Pues porque aporta numerosos beneficios frente a la construcción tradicional entre los que destacamos:

  • MEDIOAMBIENTALES:

    1. Eliminación de la Sobreproducción: Con un proyecto bien definido e implementando procesos industriales se minimiza el desperdicio. En la industria existen protocolos de reciclado de desperdicios
    2. Afecciones: Se reduce la contaminación del sustrato, atmosférica y acústica al disminuir la presencia en obra únicamente a la fase de montaje. Se reduce el consumo de agua.
    3. Explotación: un mayor control de calidad redunda en una mejora en la limitación de la demanda energética, lo que se traduce a largo plazo en un consumo energético mucho menor y por tanto también se reducen las emisiones de CO2 y de partículas sólidas contaminantes.
    4. Economía circular: La industrialización nos permite desarrollar proyectos más sostenibles donde poder reutilizar muchos de los recursos empleados durante su construcción.
  • SOCIALES:

    1. Profesionalización: Con la industrialización se fomenta la formación del personal involucrado en el proceso en una apuesta por la profesionalización que se traduce una mayor seguridad laboral por parte del trabajador y en estabilidad e mejor imagen para el sector.
    2. Integración social y de género: Los entornos industriales controlados y limpios posibilitan la inclusión de personas con ciertas discapacidades en determinados puestos que en construcción tradicional sería impensable. Por otra parte, según la FLC (Fundación Laboral de la construcción) solo el  9  %  de  los  empleados  en  el  sector  de  la  construcción  son  mujeres, incluso considerando que son muchas las que ocupan puestos de gestión y responsabilidad. Mediante la industrialización, este porcentaje puede verse elevado considerablemente, pudiendo incorporar a más mujeres en puestos de producción .
  • TÉCNICOS:

    1. Mayor definición en fase de Diseño: Se reducen las incertidumbres en fase de construcción.
    2. Mejora Continua: La metodología LEAN permite un progresivo aumento de la calidad y una optimización de recursos tanto humanos como materiales.
    3. Reducción y cumplimiento de plazos de entrega y costes: La trazabilidad de todo el proceso permite eliminar desviaciones en tiempo y coste. Por otra parte, la industrialización permite la producción de algunos elementos de la construcción en fase de concesión de licencias.
    4. Mejora de la prevención: Una mayor planificación y la producción en entorno controlado, reduce considerablemente los riesgos durante la construcción. Además, se limita el tiempo que los trabajadores están expuestos a caídas a distinto nivel únicamente a fase de ensamblaje.

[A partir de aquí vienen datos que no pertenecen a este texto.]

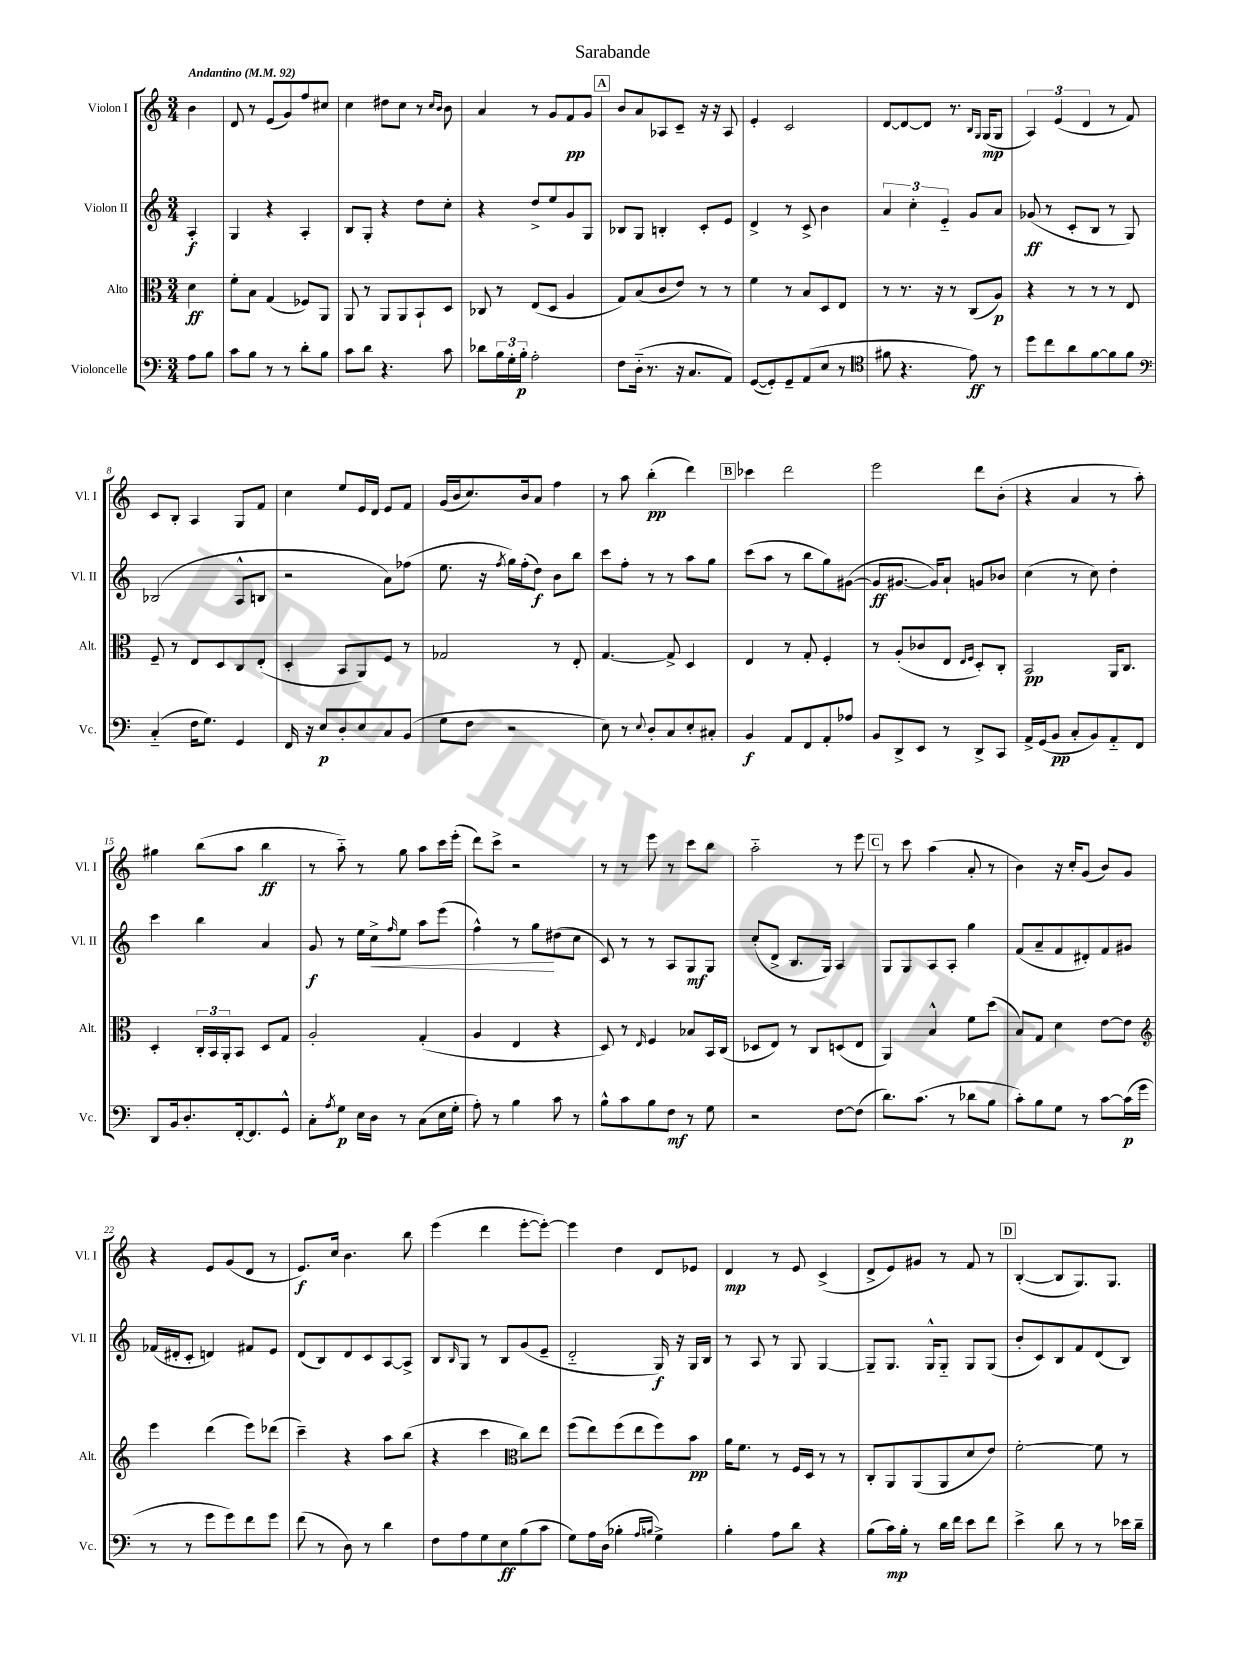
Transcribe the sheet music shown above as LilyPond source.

\header { title = "Sarabande" }
<<
\new StaffGroup <<
\new Staff = "s0" \with { instrumentName = "Violon I" shortInstrumentName = "Vl. I" } {
    \clef treble \key c \major \numericTimeSignature \time 3/4 \partial 4 \tempo "Andantino" 4 = 92
    b'4 |
    d'8 r8 e'8( g'8) f''8 cis''8 |
    c''4 dis''8 c''8 r8 \grace { c''16 b'16 } b'8 |
    a'4 r8 g'8 f'8\pp g'8 |
    \mark \markup { \box "A" } b'8 a'8 aes8 c'8-- r16 r16 aes8 |
    e'4-. c'2 |
    d'8~ d'8~ d'8 r8. \grace { b16 g16 } g16\mp( g8 |
    \tuplet 3/2 { a4) e'4( d'4 } r8 f'8) |
    c'8 b8-. a4 g8 f'8 |
    c''4 e''8 e'16 d'16 e'8 f'8 |
    g'16( b'16 c''8.) b'16 a'8 f''4 |
    r8 a''8 b''4-.\pp( d'''4) |
    \mark \markup { \box "B" } ces'''4 d'''2 |
    e'''2 d'''8 b'8-.( |
    r4 a'4 r8 a''8-.) |
    gis''4 b''8( a''8 b''4\ff |
    r8 a''8-_) r8 g''8 a''8 c'''16 e'''16-.( |
    d'''8) c'''8-> r2 |
    r8 r8 e'''8 r8 c'''8 b''8 |
    a''2-_ r8 e'''8 |
    \mark \markup { \box "C" } r8 c'''8 a''4( a'8-. r8 |
    b'4) r16 c''16-. g'8( b'8) g'8 |
    r4 e'8 g'8( d'8 r8 |
    e'8.\f) c''16 b'4. b''8 |
    e'''4( d'''4 e'''8~-. e'''8~-.) |
    e'''4 d''4 d'8 ees'8 |
    d'4\mp r8 e'8 c'4->( |
    d'8-> e'8) gis'8 r8 f'8 r8 |
    \mark \markup { \box "D" } b4~-.( b8 g8.) g8. \bar "|." |
}
\new Staff = "s1" \with { instrumentName = "Violon II" shortInstrumentName = "Vl. II" } {
    \clef treble \key c \major \numericTimeSignature \time 3/4 \partial 4
    a4-.\f |
    g4 r4 a4-. |
    b8 g8-. r4 d''8 c''8-. |
    r4 d''8-> e''8 g'8 g8 |
    \mark \markup { \box "A" } bes8 g8 b4-. c'8-. e'8 |
    d'4-> r8 c'8-> b'4 |
    \tuplet 3/2 { a'4 c''4-. e'4-_ } g'8 a'8 |
    ges'8\ff( r8 c'8-. b8 r8 g8) |
    bes2( a8-^ b8 |
    r2 a'8) fes''8( |
    e''8. r16 \acciaccatura { f''8 } g''16) f''16-.( d''8\f) b'8 b''8 |
    c'''8 f''8-. r8 r8 a''8 g''8 |
    \mark \markup { \box "B" } c'''8( a''8 r8 b''8 g''8) gis'8~( |
    gis'8\ff gis'8.~ gis'16) a'8-! g'8 bes'8 |
    c''4( r8 c''8) d''4-. |
    c'''4 b''4 a'4 |
    g'8\f r8 e''16 c''16->\< \grace { f''16 } e''8 a''8 e'''8( |
    f''4-^) r8 g''8\! dis''8( c''8 |
    c'8) r8 r8 a8 g8\mf g8 |
    c''8-.( d'8-> b8. g16) a4 |
    \mark \markup { \box "C" } g8 g8 a8 a8-. g''4 |
    f'8( a'8-- f'8 dis'8-.) f'8 gis'8 |
    fes'16( dis'16-. c'8-. d'4) fis'8 e'8 |
    d'8( b8) d'8 c'8 a8~ a8-> |
    b8 \grace { b16 } g8 r8 b8 g'8( e'8-- |
    d'2-_ g16\f) r16 g16 b16 |
    r8 a8 r8 g8 g4~ |
    g8-- g8. g16-^ g8-_ g8 g8( |
    \mark \markup { \box "D" } b'8-. c'8) b8 f'8 d'8( b8) \bar "|." |
}
\new Staff = "s2" \with { instrumentName = "Alto" shortInstrumentName = "Alt." } {
    \clef alto \key c \major \numericTimeSignature \time 3/4 \partial 4
    d'4\ff |
    f'8-. b8 g4( fes8) a,8 |
    a,8 r8 a,8 a,8 b,8-! d8 |
    ces8 r8 e8( d8 a4 |
    \mark \markup { \box "A" } g8) b8( c'8 e'8) r8 r8 |
    f'4 r8 b8 d8 e8 |
    r8 r8. r16 r8 c8( a8\p) |
    r4 r8 r8 r8 e8 |
    f8-- r8 e8 d8 c8 e8-.( |
    d4-. b,8 a,8) f8 r8 |
    ges2 r8 e8-. |
    g4.~ g8-> d4 |
    \mark \markup { \box "B" } e4 r8 g8-. f4-. |
    r8 a8-.( ces'8 e8 \grace { e16 f16 } d8-.) c8-. |
    b,2\pp a,16 c8. |
    d4-. \tuplet 3/2 { c16-. b,16 a,16-. } b,8 d8 g8 |
    a2-. g4-.( |
    a4 e4 r4 |
    d8) r8 \grace { e16 } f4 bes8 b,16 c16( |
    des8 e8) r8 c8 d8( e8 |
    \mark \markup { \box "C" } a,4) b4-^ f'8 d''8( |
    b8) g8 d'4 e'8~ e'8 |
    \clef treble e'''4 d'''4( e'''8) des'''8( |
    c'''4--) r4 a''8 b''8( |
    r4 c'''4 \clef alto c''8) e''8 |
    f''8( e''8) f''8( e''8 f''8) b'8\pp |
    a'16 f'8. r8 f16 d16 r8 r8 |
    c8-. a,8 a,8( a,8 d'8 e'8) |
    \mark \markup { \box "D" } f'2~-. f'8 r8 \bar "|." |
}
\new Staff = "s3" \with { instrumentName = "Violoncelle" shortInstrumentName = "Vc." } {
    \clef bass \key c \major \numericTimeSignature \time 3/4 \partial 4
    a8 b8 |
    c'8 b8 r8 r8 d'8-. b8 |
    c'8 d'8 r4. c'8 |
    des'8 \tuplet 3/2 { b16 g16-. b16-.\p } a2-. |
    \mark \markup { \box "A" } f8 d16-_( r8. r16 c8. a,8) |
    g,8~( g,8-.) g,8-- a,8( e8 r8 |
    \clef tenor fis'8 r4. e'8\ff) r8 |
    d''8 c''8 a'8 f'8~ f'8 f'8 |
    \clef bass c4-_( f16 g8.) g,4 |
    f,16 r16 e8\p d8-. e8 c8 b,8( |
    g8 f8 r2 |
    e8) r8 \appoggiatura { e8 } d8-. c8 e8-. cis8-. |
    \mark \markup { \box "B" } b,4\f a,8 f,8 a,8-. aes8 |
    b,8 d,8-> e,8 r8 d,8-> c,8 |
    a,16-> g,16( b,8\pp c8-. b,8) a,8-_ f,8 |
    d,8 b,16 d8.-. f,16~-. f,8. g,8-^ |
    c8-. \acciaccatura { a8 } g8\p e16 d16 r8 c8( e16 g16-. |
    a8-.) r8 b4 c'8 r8 |
    b8-^ c'8 b8 f8\mf r8 g8 |
    r2 f8~ f8( |
    \mark \markup { \box "C" } d'8.) c'8.( r8 des'8 b8 |
    c'8-.) b8 g8 r8 c'8~ c'16\p( g'16 |
    r8 r8 g'8 g'8) f'8 g'8 |
    f'8( r8 d8) r8 d'4 |
    f8 a8 g8 e8\ff b8( c'8 |
    g8) a16 d16( bes4-. \grace { a16 b16 } g4->) |
    b4-. a8 d'8 r4 |
    b8( c'16\mp) b16-. r8 d'16 f'16 e'8 f'8 |
    \mark \markup { \box "D" } e'4-> d'8 r8 r8 ees'16 d'16-- \bar "|." |
}
>>
>>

Existen numerosas iniciativas en este sentido, como la llevada a cabo por AEDAS HOMES, apostando por la industrialización de varias promociones en distintas ubicaciones de nuestra geografía contando para ello con algunos de los arquitectos más reconocidos de nuestro país como Estudio Lamela, Morph Estudio, Cano y Escario Arquitectos y Ortiz y Leon Arquitectos entre otros.

 

En ARETHA apostamos por la innovación y por esta razón nos sumamos a iniciativas que apuesten por ella. Una de las últimas acciones alineada con la industrialización es la participación en el proyecto Room 2030 desarrollado por Baragaño, en el que hemos aportado un revestimiento vegetal en el techo del pasillo a base de líquenes liofilizados (MOSSWall) que dotan al espacio de aspectos biofílicos.

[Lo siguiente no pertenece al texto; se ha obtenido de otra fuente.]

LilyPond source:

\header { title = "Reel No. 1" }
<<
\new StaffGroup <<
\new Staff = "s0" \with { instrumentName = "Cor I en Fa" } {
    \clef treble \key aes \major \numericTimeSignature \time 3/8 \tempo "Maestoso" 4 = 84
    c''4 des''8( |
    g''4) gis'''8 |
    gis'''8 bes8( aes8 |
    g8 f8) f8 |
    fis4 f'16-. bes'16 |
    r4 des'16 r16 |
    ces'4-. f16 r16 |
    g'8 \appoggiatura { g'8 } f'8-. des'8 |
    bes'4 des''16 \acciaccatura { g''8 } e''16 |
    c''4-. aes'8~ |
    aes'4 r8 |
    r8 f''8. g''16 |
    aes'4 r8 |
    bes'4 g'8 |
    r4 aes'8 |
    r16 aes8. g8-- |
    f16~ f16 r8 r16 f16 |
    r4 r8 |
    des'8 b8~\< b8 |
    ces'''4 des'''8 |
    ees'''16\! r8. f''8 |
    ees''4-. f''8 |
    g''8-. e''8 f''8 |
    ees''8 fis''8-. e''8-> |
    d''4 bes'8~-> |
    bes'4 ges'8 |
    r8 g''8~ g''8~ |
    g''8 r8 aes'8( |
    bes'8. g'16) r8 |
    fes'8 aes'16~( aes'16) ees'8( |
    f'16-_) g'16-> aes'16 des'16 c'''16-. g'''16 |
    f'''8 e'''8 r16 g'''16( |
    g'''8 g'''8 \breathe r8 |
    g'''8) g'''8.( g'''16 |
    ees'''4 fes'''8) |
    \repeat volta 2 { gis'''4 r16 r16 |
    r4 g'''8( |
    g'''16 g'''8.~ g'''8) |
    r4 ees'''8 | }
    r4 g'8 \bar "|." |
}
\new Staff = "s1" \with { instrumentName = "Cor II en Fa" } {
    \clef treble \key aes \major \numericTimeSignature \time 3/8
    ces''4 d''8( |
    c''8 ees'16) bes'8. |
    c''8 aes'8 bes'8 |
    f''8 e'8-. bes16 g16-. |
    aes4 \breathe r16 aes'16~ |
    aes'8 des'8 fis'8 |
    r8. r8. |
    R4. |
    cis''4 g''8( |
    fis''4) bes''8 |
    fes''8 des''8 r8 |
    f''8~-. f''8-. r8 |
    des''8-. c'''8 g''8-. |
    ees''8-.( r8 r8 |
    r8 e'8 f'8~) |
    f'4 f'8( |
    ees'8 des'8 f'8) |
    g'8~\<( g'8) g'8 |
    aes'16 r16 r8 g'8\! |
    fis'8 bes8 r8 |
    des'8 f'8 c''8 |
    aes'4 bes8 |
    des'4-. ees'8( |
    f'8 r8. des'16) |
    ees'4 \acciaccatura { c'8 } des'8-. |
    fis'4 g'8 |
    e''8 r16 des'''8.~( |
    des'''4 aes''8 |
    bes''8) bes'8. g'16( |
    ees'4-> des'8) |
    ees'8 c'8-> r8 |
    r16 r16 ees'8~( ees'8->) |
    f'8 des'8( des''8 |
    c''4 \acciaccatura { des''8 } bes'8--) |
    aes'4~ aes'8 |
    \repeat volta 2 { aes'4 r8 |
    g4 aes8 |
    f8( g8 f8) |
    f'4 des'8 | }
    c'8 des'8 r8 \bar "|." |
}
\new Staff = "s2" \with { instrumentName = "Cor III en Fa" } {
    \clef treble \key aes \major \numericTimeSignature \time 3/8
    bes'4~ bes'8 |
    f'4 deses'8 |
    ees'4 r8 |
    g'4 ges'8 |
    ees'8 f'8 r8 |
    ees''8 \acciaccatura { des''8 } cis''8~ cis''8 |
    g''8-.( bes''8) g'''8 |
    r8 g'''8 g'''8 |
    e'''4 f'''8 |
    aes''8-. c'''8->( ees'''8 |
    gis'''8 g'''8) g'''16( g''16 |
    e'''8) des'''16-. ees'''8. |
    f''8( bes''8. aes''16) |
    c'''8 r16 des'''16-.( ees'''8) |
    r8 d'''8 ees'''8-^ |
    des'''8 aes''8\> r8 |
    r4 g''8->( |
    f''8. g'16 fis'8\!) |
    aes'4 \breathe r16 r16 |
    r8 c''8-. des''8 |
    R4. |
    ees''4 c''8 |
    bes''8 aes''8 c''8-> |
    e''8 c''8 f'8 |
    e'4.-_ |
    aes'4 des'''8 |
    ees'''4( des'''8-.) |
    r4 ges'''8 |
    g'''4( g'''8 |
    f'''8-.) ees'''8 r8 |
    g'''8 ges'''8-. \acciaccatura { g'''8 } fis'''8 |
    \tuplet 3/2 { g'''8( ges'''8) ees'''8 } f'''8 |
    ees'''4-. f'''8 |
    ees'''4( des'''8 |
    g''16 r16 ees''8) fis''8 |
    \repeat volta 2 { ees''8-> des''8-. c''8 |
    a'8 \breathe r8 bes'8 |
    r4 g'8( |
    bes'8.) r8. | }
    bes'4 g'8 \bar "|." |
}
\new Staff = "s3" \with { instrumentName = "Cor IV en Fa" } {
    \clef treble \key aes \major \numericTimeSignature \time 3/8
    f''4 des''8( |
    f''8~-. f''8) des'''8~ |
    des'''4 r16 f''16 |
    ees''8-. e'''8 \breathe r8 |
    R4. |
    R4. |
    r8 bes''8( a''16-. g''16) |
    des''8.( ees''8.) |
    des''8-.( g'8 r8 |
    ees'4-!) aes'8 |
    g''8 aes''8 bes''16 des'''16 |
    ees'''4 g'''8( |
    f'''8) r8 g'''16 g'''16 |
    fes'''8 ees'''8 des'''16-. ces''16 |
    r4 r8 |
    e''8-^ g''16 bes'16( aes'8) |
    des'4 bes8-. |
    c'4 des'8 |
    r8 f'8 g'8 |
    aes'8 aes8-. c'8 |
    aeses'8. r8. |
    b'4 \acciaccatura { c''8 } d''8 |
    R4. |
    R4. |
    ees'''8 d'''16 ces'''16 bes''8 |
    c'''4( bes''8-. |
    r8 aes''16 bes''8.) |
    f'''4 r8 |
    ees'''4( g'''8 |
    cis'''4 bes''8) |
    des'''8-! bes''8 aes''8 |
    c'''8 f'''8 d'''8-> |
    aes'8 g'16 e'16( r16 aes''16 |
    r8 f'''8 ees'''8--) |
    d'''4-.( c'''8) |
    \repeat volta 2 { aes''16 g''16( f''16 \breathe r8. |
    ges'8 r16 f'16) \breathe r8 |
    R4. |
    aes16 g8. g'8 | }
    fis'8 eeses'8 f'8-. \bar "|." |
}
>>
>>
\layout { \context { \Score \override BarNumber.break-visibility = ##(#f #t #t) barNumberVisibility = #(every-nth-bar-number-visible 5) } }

“Room 2030 es el resultado de un consorcio tecnológico y de innovación integrado por ArcelorMittal, Cosentino, Ecus, Estudio Baragaño, Geopannel, NormaGrup, Roca, Saint-Gobain, el Hotel Palacio de Avilés además de Jansen y Aretha (como socios suministradores). Room 2030 responde a las exigencias de sostenibilidad, conectividad, salud, flexibilidad e innovación permanente mediante la integración de la tecnología punta en cada momento que mejore el hábitat y la vida de las personas.”